La verdad es que es una pena porque la parte de la trama que trata de la ruina de la familia propietaria de la tintorería, amenazada por el desahucio al no poder pagar al banco, sí que merece estar en una serie actual. Por una razón sencilla, muchos españoles se encuentran actualmente en la misma situación. La serie promete una crónica social de las últimas décadas de "nuestro territorio" y tiene cierto interés la parte correspondiente a mostrarnos crudamente que estamos en las mismas, que nuestros problemas persisten y que en el fondo somos una sociedad estancada en muchos aspectos. Pero esto se sugiere y nada más.
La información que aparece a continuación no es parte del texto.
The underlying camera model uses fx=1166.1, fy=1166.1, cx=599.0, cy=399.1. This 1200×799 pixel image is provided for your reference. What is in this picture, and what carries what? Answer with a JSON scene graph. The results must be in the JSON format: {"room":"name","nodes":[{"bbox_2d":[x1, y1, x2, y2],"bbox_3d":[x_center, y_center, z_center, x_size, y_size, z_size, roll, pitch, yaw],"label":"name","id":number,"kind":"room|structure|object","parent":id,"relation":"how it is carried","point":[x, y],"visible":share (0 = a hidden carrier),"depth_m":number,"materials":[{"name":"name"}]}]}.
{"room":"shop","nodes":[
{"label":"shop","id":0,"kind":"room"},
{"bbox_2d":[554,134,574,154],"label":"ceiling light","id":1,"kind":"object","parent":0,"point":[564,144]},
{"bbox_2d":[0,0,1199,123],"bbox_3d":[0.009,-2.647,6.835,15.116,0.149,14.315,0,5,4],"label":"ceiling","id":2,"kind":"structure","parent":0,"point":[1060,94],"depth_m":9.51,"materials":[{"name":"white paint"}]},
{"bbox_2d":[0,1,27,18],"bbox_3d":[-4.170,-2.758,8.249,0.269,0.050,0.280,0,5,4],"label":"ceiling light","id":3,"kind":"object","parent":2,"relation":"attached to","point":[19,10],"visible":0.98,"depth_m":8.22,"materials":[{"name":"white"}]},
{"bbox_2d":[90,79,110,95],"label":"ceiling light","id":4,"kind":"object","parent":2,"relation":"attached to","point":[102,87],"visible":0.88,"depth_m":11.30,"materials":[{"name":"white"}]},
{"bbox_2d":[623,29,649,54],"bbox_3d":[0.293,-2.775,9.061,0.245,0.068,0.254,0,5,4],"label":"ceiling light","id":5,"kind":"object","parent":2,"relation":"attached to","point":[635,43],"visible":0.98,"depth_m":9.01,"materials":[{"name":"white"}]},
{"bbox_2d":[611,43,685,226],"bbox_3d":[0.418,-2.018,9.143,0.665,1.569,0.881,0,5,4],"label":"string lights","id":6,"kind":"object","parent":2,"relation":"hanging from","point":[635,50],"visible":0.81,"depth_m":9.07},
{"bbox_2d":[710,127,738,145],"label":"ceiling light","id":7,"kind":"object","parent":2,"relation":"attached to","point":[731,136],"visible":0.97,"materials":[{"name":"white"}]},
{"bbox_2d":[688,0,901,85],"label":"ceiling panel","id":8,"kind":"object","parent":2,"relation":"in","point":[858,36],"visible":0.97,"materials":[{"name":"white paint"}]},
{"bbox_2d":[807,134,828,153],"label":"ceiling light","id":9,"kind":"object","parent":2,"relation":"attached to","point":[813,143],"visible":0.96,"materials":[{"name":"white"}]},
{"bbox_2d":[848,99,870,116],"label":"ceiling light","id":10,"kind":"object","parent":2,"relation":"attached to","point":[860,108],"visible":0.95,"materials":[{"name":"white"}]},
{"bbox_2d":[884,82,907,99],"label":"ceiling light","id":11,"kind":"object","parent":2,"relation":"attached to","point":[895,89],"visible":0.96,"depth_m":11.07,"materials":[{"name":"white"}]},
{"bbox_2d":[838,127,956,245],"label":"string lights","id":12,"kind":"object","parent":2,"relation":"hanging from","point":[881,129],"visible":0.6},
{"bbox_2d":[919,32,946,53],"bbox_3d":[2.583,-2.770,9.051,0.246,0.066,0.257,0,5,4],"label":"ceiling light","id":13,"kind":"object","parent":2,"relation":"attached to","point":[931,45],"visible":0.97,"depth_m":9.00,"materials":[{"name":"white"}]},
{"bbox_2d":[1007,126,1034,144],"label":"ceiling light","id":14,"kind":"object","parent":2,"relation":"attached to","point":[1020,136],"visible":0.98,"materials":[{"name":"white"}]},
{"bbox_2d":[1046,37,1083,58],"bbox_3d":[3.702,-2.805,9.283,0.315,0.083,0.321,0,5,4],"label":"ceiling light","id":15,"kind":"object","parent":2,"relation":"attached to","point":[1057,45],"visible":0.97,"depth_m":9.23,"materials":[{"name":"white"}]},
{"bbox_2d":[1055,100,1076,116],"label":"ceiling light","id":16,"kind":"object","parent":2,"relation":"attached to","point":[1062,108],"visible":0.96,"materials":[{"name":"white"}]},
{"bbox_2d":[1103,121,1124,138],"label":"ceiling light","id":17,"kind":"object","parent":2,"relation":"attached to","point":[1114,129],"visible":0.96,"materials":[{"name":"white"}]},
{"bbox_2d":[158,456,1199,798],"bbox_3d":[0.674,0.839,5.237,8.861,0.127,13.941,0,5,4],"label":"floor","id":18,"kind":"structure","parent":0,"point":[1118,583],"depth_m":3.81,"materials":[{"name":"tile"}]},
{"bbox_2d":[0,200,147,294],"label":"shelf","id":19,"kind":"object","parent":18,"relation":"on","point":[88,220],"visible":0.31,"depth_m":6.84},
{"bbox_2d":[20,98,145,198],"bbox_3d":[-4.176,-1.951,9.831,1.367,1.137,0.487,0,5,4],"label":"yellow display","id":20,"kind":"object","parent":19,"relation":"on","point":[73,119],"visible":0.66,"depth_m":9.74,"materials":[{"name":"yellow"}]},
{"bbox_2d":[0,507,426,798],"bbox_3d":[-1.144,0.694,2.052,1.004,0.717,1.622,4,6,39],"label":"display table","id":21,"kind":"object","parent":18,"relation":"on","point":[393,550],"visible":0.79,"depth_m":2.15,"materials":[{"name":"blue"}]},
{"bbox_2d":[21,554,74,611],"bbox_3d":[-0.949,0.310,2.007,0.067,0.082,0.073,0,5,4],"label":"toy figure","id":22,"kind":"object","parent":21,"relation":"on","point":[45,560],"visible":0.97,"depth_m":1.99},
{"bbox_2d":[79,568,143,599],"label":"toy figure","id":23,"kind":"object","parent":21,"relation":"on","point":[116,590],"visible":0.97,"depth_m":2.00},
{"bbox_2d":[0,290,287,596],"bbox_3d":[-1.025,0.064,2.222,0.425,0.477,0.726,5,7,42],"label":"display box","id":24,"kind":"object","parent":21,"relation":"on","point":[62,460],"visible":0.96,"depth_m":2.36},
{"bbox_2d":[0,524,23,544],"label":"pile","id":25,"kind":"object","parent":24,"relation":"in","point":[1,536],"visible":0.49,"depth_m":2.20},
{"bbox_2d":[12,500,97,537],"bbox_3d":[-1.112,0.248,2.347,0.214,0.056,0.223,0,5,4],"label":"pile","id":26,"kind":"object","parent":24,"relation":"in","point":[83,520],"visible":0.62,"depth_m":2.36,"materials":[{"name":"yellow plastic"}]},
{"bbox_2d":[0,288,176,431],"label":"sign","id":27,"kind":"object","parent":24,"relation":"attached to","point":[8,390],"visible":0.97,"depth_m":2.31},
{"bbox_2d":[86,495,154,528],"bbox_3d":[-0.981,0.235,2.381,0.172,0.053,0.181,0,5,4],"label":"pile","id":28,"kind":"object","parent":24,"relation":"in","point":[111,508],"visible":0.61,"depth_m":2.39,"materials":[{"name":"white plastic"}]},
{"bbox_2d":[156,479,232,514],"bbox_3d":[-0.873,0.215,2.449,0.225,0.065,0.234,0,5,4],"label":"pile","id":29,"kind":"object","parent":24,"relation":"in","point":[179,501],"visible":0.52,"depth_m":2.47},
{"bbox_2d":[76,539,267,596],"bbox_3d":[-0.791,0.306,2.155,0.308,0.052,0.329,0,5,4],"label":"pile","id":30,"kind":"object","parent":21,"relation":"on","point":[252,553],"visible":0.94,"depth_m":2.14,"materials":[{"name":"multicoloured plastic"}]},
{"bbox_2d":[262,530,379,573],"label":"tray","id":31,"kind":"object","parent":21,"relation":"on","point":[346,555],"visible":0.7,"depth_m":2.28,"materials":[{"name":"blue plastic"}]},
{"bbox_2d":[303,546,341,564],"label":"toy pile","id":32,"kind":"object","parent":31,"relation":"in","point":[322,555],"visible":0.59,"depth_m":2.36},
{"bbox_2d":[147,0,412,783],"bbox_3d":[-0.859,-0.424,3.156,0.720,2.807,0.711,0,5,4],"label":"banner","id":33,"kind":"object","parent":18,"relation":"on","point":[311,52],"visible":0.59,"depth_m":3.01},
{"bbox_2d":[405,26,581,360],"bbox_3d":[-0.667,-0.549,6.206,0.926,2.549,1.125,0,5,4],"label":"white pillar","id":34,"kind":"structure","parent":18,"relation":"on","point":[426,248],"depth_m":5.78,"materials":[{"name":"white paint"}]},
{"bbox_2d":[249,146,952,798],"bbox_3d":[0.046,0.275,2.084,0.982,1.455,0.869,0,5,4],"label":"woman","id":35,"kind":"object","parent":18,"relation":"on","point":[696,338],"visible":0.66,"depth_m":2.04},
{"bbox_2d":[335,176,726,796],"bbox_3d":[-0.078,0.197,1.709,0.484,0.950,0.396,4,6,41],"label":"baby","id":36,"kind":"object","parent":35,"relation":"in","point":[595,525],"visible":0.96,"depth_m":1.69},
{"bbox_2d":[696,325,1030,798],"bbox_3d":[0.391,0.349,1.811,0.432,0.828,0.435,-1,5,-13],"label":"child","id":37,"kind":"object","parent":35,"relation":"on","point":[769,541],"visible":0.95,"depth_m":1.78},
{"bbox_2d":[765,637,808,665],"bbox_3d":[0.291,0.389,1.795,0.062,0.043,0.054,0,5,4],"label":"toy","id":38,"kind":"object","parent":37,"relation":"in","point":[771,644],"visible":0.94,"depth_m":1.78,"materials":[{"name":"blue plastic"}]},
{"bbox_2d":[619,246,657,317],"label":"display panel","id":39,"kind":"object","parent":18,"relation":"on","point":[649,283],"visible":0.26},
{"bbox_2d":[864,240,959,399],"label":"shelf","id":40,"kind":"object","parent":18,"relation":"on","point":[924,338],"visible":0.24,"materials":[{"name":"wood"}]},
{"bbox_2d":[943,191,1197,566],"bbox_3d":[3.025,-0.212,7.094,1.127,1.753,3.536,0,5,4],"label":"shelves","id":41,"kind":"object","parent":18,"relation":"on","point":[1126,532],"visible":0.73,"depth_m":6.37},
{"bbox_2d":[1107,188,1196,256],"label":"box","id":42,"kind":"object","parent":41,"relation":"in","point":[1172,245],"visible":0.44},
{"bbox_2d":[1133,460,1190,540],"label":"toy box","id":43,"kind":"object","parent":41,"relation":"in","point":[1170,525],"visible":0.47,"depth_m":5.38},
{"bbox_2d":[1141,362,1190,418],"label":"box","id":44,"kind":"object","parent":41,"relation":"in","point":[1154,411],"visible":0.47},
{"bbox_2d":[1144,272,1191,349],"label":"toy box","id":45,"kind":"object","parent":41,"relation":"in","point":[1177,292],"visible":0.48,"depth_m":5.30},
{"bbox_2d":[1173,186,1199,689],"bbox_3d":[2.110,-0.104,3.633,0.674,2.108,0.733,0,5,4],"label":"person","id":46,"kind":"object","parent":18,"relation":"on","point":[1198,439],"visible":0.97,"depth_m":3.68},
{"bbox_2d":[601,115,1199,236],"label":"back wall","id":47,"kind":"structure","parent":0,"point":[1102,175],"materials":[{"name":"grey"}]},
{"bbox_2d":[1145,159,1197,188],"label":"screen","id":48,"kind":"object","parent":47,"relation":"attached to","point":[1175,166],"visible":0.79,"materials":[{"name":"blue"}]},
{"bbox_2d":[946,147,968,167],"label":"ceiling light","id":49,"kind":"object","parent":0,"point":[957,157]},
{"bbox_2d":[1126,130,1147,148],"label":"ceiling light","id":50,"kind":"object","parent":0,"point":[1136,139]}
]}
Al final del capítulo concluye con tres ganchos para la siguiente entrega. El hermano boxeador se marca un Butch Coolidge, el personaje de Bruce Willis en Pulp Fiction, aceptando un soborno para pagar las deudas de su padre, pero luego reventando a su rival en el ring en un ataque de dignidad de esos raros que dan en las películas. La chica se va de su casa porque ha conocido a un director de cine muy moderno. Y al otro hermano, que le han becado en una universidad privada llena de pijos, parece que en un principio su carrera está teledirigida para introducirle en una secta neoliberal, pero no, sólo se lo quiere tirar un inglés de apellido Sinclair, como el ordenador fastuoso de aquella época, que manda mucho. Y ojo, que en el avance del próximo capítulo vemos que sí, que le debe bombear hasta que le sangran los oídos.
En ese segundo episodio es de suponer que a través de la chica, que va a ser periodista, veremos la conflictividad laboral de la reconversión industrial de 1986. De hecho, el boxeador cuelga los guantes y sale en una cadena de montaje. Miedo, miedito da imaginar cómo van a tratar el tema del sindicalismo.
Con altas dosis de irrealidad y una ambientación bastante lamentable, al final Hermanos más que una crónica social por el último cuarto de siglo, un repaso tan necesario para todos aquellos que se creían en un país rico, lo que tenemos es un culebrón español con chavales guapos. Calidad, sí, concretamente de la mala.